我一边沿着河边漫步,一边心里想着这一切。在阳光下,河水波光粼粼,大地芬芳迷人,使我的眼中充满了爱,爱生活,爱灵巧的燕子那赏心悦目的姿态,爱河边小草随风摆动时那悦耳动听的声响。
但是,我又逐渐感觉到一种莫可名状的不适。似乎有一股神秘的力量在麻痹我,迫使我停下脚步,不让我走得更远,叫我回头。我痛苦地感到必须回家了,当你心爱之人病卧在家,而你在外面预感到她的病情恶化时,就是这样沉重的感觉。
于是我勉强回了家,心想家里一定有什么坏消息——一封信或者一则电报。但什么也没有,这比我再次产生幻觉更意外和不安。
八月八日:昨天,我度过了一个可怕的夜晚。它没有出现,但我感觉到它就在身边,窥视我,观察我,进入我的身体,控制我。它就这样躲在暗处,比通过超自然现象来表明它无形却永恒的存在更加可怕。
不过我还是睡着了。
八月九日:无事,不过我感到害怕。
八月十日:无事,明天会有事吗?
八月十一日:依然无事,我不能再带着这已经深入骨髓的恐惧念头待在家了。我要出门。
八月十二日,晚十点:一整天我都想离开,但没能成。我一直想完成这套极其简单的自由动作——出门——上车,去鲁昂。但我却没法办到。怎么回事?
八月十三日:当一个人身染某些疾病的时候,会在身体上感觉到仿佛全身的发条都折断了,所有精力都耗尽了,全部肌肉都松弛了,骨头变得像皮肉一样软,而皮肉变成了水一样的**。而我在精神上以一种古怪的、难受的方式体验到了这样的感觉。我没有一点力气,没有一点勇气,完全无法控制自己,根本不能按照意志行动。我没法有意愿,但有个人替我发出意愿,而我服从。
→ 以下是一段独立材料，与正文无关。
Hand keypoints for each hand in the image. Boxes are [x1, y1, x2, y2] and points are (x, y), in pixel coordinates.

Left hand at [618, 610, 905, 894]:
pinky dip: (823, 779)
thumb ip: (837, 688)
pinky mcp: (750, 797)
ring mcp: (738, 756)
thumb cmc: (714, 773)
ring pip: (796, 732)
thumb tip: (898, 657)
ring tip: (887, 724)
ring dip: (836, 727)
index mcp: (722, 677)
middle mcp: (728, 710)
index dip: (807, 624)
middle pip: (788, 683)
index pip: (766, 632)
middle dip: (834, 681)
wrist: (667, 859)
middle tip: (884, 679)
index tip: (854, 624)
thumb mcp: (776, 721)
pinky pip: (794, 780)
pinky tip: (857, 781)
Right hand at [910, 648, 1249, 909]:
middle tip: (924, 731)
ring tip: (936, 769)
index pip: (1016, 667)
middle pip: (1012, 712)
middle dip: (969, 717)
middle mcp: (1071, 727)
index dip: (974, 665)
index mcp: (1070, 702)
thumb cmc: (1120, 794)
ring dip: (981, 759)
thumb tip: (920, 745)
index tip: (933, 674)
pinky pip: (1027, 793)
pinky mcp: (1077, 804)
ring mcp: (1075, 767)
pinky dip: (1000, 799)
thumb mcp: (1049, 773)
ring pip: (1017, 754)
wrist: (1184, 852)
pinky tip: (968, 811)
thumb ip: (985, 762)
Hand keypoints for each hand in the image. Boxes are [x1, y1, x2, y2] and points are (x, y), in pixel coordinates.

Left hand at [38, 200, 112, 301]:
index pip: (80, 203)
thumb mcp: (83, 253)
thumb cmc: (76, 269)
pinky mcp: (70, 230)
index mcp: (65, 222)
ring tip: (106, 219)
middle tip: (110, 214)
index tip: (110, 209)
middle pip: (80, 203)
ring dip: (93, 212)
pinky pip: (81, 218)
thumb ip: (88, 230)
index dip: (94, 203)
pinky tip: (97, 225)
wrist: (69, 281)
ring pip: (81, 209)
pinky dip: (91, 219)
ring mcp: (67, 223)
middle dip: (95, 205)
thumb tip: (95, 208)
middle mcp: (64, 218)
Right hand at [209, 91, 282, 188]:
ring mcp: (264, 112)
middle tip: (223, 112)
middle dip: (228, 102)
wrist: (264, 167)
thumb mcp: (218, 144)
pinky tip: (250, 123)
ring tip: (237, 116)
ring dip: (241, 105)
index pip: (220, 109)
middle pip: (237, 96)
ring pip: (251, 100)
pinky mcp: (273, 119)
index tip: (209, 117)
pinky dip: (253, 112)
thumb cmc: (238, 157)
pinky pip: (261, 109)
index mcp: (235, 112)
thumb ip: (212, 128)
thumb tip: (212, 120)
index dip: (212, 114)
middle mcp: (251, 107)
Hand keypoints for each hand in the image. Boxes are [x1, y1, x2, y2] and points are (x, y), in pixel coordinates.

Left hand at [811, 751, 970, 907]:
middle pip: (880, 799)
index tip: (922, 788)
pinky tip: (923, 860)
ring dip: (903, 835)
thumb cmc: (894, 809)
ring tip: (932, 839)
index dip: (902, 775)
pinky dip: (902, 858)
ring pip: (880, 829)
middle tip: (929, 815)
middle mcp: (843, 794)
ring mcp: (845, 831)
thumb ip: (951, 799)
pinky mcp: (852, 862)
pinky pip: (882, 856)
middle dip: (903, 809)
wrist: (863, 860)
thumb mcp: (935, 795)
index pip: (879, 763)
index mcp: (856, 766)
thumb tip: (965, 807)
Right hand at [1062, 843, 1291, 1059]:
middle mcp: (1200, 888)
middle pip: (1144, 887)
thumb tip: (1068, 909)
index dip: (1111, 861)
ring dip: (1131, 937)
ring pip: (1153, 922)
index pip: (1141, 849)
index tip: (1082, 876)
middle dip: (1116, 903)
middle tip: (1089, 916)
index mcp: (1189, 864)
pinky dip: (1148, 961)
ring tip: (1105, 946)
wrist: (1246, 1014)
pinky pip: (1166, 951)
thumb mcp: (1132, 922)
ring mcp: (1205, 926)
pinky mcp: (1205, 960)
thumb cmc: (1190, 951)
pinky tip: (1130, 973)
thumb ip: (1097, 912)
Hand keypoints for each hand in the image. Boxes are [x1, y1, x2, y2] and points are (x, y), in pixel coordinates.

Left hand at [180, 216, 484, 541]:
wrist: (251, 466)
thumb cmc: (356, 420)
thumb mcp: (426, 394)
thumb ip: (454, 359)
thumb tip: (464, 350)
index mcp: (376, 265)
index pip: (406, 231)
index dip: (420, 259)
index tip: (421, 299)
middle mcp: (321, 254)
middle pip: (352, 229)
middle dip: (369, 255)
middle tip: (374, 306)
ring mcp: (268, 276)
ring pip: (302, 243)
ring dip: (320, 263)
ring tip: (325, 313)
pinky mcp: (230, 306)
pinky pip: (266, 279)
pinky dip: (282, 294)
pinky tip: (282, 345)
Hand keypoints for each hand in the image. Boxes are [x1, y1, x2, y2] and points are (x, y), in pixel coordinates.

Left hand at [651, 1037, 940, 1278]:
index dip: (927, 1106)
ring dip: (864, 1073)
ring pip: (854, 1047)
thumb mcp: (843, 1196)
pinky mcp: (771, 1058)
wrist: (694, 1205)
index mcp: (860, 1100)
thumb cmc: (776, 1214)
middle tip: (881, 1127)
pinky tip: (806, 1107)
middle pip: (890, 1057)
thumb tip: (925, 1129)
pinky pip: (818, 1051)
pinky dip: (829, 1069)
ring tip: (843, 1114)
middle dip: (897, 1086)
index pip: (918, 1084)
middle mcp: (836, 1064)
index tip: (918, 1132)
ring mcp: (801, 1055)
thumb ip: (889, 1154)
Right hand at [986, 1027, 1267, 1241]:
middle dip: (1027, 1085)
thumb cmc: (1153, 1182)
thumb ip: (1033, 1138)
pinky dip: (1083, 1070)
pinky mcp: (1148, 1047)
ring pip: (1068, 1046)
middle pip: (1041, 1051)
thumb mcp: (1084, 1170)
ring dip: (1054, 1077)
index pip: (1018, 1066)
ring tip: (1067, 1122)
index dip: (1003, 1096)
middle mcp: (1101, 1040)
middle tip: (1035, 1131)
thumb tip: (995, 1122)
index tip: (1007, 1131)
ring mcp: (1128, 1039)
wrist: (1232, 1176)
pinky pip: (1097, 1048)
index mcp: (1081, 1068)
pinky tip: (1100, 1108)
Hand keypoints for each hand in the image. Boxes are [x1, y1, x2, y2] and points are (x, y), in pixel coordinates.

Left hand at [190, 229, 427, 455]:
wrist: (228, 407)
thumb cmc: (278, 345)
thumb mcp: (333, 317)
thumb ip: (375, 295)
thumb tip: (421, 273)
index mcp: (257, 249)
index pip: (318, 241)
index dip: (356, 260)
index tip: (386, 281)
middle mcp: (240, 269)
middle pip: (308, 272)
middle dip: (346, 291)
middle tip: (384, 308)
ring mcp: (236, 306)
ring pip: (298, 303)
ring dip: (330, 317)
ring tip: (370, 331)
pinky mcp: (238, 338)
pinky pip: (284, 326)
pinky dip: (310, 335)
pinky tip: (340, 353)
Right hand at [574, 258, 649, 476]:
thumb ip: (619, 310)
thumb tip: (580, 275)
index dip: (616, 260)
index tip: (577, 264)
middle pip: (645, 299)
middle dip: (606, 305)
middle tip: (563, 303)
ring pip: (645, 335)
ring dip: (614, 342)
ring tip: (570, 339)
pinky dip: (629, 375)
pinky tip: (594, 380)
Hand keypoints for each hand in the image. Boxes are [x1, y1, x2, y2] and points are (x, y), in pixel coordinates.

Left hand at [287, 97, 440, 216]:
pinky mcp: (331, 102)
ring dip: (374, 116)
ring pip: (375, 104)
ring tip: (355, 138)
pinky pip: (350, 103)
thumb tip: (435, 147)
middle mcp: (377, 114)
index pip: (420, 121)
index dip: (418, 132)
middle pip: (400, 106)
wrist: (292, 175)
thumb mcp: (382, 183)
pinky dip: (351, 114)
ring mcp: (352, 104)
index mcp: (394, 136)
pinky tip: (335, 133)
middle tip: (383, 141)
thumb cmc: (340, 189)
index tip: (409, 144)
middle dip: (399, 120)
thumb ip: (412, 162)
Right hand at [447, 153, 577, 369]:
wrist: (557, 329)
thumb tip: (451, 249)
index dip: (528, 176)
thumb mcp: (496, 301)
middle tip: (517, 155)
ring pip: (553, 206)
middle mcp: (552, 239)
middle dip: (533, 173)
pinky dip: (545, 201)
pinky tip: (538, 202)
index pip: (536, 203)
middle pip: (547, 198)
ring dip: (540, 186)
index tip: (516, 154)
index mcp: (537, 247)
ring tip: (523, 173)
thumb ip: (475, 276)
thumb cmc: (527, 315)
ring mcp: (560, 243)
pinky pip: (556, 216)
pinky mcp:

八月十四日:我完蛋了!它占据了我的灵魂,并且统治了它!有人指挥我的所有行为,所有动作,所有思想。在我自己身上,我已经什么也不是了,只是个被奴役的旁观者,对自己的所作所为心惊胆战。我想出门,却做不到。它不愿意,于是我只好头晕脑涨、战战兢兢地待在它让我坐的扶手椅里。我只想站起来,直起身子,好让自己相信我还是这身子的主人。但我却做不到!我被紧紧地钉在座位上,我的座位又被紧紧地钉在地上,紧到任何力量都无法把我们抬起来。
之后,突然,我必须,必须,必须去花园深处摘草莓吃。于是我去了。我摘了草莓,吃了草莓!啊!上帝啊!上帝啊!上帝啊!真的有上帝吗?如果有的话,请解救我,拯救我!请救救我吧!宽恕我!怜悯我!发点慈悲!救救我!啊!好难受!好痛苦!好可怕!
八月十五日:显然,当可怜的表姐来向我借五千法郎时,她的灵魂就是这样被占据和统治的。她受制于一种从外部进入她体内的意志,就像是另一个灵魂寄生在她身上,统治她。难道世界末日要来了?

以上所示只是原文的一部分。